Task to carry out
What is needed is a copy of each line in the listing that contains "middle".

Data excerpts

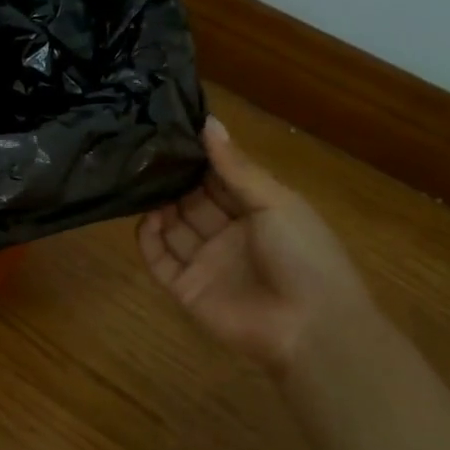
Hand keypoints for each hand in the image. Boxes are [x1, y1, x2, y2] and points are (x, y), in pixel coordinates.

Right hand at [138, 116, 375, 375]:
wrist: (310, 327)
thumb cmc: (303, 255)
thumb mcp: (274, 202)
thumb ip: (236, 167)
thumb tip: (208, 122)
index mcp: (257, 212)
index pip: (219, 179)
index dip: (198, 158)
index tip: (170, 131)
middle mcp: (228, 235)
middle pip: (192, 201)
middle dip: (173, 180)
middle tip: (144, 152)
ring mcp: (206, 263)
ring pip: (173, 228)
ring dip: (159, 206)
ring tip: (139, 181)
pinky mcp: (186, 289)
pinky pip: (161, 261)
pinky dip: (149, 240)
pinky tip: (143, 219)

---

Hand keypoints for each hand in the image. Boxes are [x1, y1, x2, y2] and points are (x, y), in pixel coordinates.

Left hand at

Exercise solution
middle mcp: (228, 235)
middle pip: (192, 201)
middle dip: (173, 180)
middle tip: (144, 152)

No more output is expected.